Xinhang Li


2024

pdf bib
Granular Entity Mapper: Advancing Fine-grained Multimodal Named Entity Recognition and Grounding
Ziqi Wang | Chen Zhu | Zhi Zheng | Xinhang Li | Tong Xu | Yongyi He | Qi Liu | Ying Yu | Enhong Chen
Findings of the Association for Computational Linguistics: EMNLP 2024

Multimodal Named Entity Recognition and Grounding (MNERG) aims to extract paired textual and visual entities from texts and images. It has been well explored through a two-step paradigm: initially identifying potential visual entities using object detection methods and then aligning the extracted textual entities with their corresponding visual entities. However, when it comes to fine-grained MNERG, the long-tailed distribution of textual entity categories and the performance of object detectors limit the effectiveness of traditional methods. Specifically, more detailed classification leads to many low-frequency categories, and existing object detection methods often fail to pinpoint subtle regions within images. To address these challenges, we propose the Granular Entity Mapper (GEM) framework. Firstly, we design a multi-granularity entity recognition module, followed by a reranking module based on the Multimodal Large Language Model (MLLM) to incorporate hierarchical information of entity categories, visual cues, and external textual resources collectively for accurate fine-grained textual entity recognition. Then, we utilize a pre-trained Large Visual Language Model (LVLM) as an implicit visual entity grounder that directly deduces relevant visual entity regions from the entire image without the need for bounding box training. Experimental results on the GMNER and FMNERG datasets demonstrate that our GEM framework achieves state-of-the-art results on the fine-grained content extraction task.

pdf bib
Visualization Recommendation with Prompt-based Reprogramming of Large Language Models
Xinhang Li | Jingbo Zhou | Wei Chen | Derong Xu | Tong Xu | Enhong Chen
Proceedings of the 62nd Annual Meeting of the Association for Computational Linguistics (Volume 1: Long Papers)
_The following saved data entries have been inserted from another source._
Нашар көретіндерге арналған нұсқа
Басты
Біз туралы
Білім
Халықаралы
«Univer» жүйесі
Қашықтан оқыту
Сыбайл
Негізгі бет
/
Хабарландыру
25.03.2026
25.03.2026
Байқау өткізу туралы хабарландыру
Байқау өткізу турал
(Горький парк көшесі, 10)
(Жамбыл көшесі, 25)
Visualization recommendations, which aim to automatically match proper visual charts for specific data tables, can significantly simplify the data analysis process. Traditional approaches in this domain have primarily relied on rule-based or machine learning-based methodologies. These methods often demand extensive manual maintenance and yet fail to fully comprehend the tabular data, leading to unsatisfactory performance. Recently, Large Language Models (LLMs) have emerged as powerful tools, exhibiting strong reasoning capabilities. This advancement suggests their substantial promise in addressing visualization recommendation challenges. However, effectively harnessing LLMs to discern and rationalize patterns in tabular data, and consequently deduce the essential information for chart generation, remains an unresolved challenge. To this end, we introduce a novel Hierarchical Table Prompt-based reprogramming framework, named HTP. This framework aims to integrate multi-dimensional tabular data into LLMs through a strategically crafted prompt learning method while keeping the LLMs’ backbone and weights unaltered. The HTP framework uniquely incorporates a four-level prompt structure, encompassing general, instance, cluster, and column levels. This multi-level approach is engineered to provide a comprehensive understanding of both general distribution and multifaceted fine-grained features of tabular data, before inputting the tabular data into the frozen LLM. Our empirical studies confirm that the HTP framework achieves state-of-the-art performance, marking an advancement in the field of data visualization and analysis. The code and data will be made publicly available upon acceptance.